* **WHAT IS REQUIRED**
Write out again the records from the line containing "korumasını istiyorsanız, derinlemesine" to the line containing "nızdır. Saç kremine", switching "haftada bir" to "ayda bir" and leaving everything else unchanged. Provide only those lines.

* **RECORDS FOR THIS TASK**

*-*-*

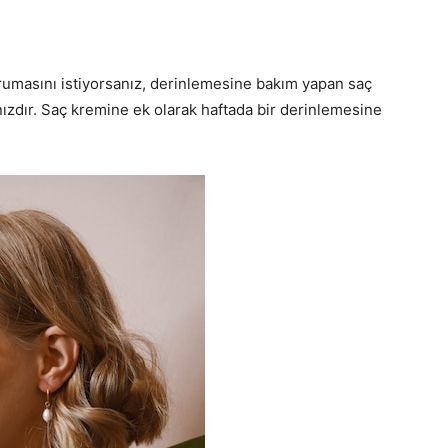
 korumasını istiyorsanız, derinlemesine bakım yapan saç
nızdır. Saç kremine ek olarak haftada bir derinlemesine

*-*-*

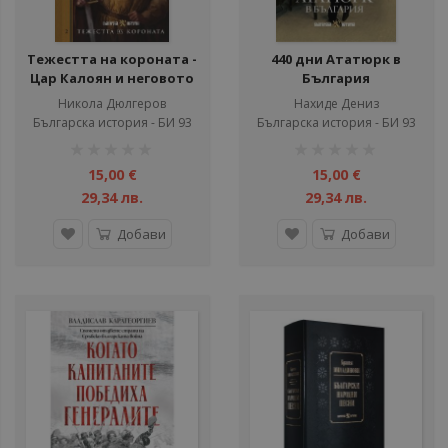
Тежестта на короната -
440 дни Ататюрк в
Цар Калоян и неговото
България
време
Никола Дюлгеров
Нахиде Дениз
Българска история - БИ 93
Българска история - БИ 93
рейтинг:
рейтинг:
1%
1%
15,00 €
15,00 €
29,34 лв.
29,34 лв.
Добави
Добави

*-*-*

* **EXERCISE OUTPUT**
 korumasını istiyorsanız, derinlemesine bakım yapan saç
nızdır. Saç kremine ek olarak ayda bir derinlemesine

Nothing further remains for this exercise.